Once you get more comfortable (an ongoing process) you start to see more. A coral reef is an amazing place. There's really nothing like it on land. A rain forest might have as much diversity, but it's much harder to see and nowhere near as colorful. The backdrop of coral and sponges is an amazing array of shapes and vibrant colors - bright reds, greens, yellows, purples, blues, etc. And the fish are everywhere. Imagine if you were bird watching and you could glance around and see 20 different kinds of brilliantly colored birds all around you in large numbers.
The more you dive, the more you see. Partly that's a result of getting better at the skills. At first it's like you're blundering and crashing noisily through the forest. Not surprisingly, things tend to run away when you do that! But as you get better at moving more smoothly, you don't scare everything away. And once you get better control of your buoyancy you can swim closer to the coral without worrying about crashing into it. Being closer lets you start to see smaller stuff.
The huge range of scale of underwater life was brought home when I was listening to people talk about a fish they had seen. They were describing its shape and color and behavior. Then they mentioned that it was the size of a grain of rice!
Of course, there's also a large factor of luck. On one of the few dives we skipped they saw a manta ray, a rare and exciting sighting. But you also have to notice what's around you. At one point the group was playing paparazzi to a turtle and missed seeing the eagle ray that glided silently by right behind them. That turned out to be the only eagle ray seen during the week.
Another example - I swam over to look at a sponge, then noticed that there were some brittle stars on it, and then noticed there was a scorpion fish right beside it. It would have been easy to swim right by thinking it was just another sponge.
Other times you notice something exotic looking and get excited about it, only to subsequently realize that it's everywhere.
This is the first trip where I got good looks and even some photos of the "cleaning stations" where bigger fish go to get "cleaned" by shrimp or smaller fish. It's funny to see a grouper sitting still on the coral with its mouth wide open, and then as you get closer see that there are a bunch of spindly little shrimp scurrying in and out of its mouth and gills. It's a good deal for both of them - the big fish gets its parasites removed, and the shrimp or little fish get to feed (without getting eaten!). Other divers always used to talk about the cleaning stations but I never saw them, no doubt because they swam away when I blundered by.
In the past it was always the dive masters pointing out stuff to us. That still happens (they obviously have way more experience than us) but at least now we also spot stuff on our own. One of the challenges is pointing stuff out to each other or to other people. First you have to get their attention, which isn't easy when you can't just call to them.
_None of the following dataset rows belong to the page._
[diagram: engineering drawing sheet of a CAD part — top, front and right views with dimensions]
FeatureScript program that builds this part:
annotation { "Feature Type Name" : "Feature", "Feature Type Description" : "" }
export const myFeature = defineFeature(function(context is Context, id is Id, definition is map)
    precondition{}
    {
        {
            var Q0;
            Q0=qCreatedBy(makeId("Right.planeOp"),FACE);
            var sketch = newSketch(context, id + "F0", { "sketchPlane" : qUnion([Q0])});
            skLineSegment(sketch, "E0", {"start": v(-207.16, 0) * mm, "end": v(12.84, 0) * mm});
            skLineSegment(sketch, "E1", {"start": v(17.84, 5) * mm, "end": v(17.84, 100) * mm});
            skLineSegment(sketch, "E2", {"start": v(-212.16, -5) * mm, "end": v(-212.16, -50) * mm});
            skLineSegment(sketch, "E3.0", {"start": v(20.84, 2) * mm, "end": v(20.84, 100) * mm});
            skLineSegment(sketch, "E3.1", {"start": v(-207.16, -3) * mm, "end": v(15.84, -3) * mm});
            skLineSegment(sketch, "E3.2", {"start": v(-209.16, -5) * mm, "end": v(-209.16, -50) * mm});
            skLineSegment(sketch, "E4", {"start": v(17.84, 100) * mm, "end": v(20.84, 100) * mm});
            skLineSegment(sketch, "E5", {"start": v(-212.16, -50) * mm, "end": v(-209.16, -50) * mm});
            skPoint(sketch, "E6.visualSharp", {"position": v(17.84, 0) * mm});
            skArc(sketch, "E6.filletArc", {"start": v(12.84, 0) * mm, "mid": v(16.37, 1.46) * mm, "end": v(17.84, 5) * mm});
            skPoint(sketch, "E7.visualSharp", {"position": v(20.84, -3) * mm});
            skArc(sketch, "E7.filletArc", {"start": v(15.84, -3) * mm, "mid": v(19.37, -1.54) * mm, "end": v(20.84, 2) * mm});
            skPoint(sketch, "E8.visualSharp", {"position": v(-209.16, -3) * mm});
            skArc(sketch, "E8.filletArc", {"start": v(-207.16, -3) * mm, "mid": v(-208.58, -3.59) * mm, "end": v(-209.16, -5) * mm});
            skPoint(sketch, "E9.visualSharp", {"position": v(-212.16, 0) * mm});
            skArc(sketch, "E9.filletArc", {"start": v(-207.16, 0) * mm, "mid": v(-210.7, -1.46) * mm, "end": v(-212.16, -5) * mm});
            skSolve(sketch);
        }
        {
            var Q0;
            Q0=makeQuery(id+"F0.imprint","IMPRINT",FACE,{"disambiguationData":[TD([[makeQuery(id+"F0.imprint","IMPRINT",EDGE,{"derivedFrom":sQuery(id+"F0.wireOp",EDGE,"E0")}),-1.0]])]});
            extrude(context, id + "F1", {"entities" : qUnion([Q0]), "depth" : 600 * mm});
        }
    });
If you have to swim over to them to grab them, half the time you lose what you were looking at. Things either swim away or simply disappear via their camouflage. And even if you can still find it, it's often hard for the other person to figure out what you're pointing it.
A lot of people get most excited about the sharks. Sharks are amazing creatures, and even when you know they're safe, there's still that undercurrent of fear. But there's so much more to see that's just as interesting and often more colorful and exotic.